Definitely look here>> https://www.android.com/tablets/ (scroll down that page to see more)

here too>>> http://phandroid.com/2013/11/07/8sms-kitkat-sms-replacement/

Then these.....

https://play.google.com/store/apps/details?id=com.handcent.nextsms&hl=en

http://www.androidpolice.com/2014/11/10/qksms-colorful-modern-text-messaging-client-hands-on/

http://www.androidpolice.com/2014/1...ogle-still-invites-it-to-the-sms-winter-ball/


----------



## paulinpa (Dec 10, 2014)

My tablet came with the latest Google app which I have only used the email portion of. The app "8sms" looks promising and a leader of the pack in my reviews. I might try Google first because I don't need to add another app. My question is as follows:

My tablet is wi-fi only So will these apps still work or do I need to look for something else.

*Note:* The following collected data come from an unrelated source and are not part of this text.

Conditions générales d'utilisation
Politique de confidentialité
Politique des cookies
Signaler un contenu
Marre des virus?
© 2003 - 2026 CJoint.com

Thanks so much for your help


----------



## TonyB25 (Jan 1, 1970)

If you don't have a data plan and a phone number, then you can't use a standard texting app. You'd have to use something like WhatsApp which, I believe, only allows you text with other WhatsApp users. Without a phone number tied to the tablet, you have to use apps.


----------



## Byteman (Jan 24, 2002)

Might be able to add this device to an existing plan...some have this feature. Or, you can add it to a family member's plan... I am no where near sure but before you start looking consider, take a look at the features of phone plans, if you think you would even consider adding the tablet that way, and also, if it is even doable to have the tablet as an added device. My son has his son's phone that way , maybe tablets can?


----------



## TonyB25 (Jan 1, 1970)

The tablet would need a cellular chip for that to work.


----------



## Byteman (Jan 24, 2002)

No luck, I see what you mean, need like Galaxy , Nexus, LG, etc or an iPad

http://www.cnet.com/news/best-tablets-with-cell-service/

It didn't occur to me that not all tablets these days had a phone built in. ans a SIM.... check this video, pretty good

http://techguylabs.com/episodes/929/can-tablets-be-used-phones


----------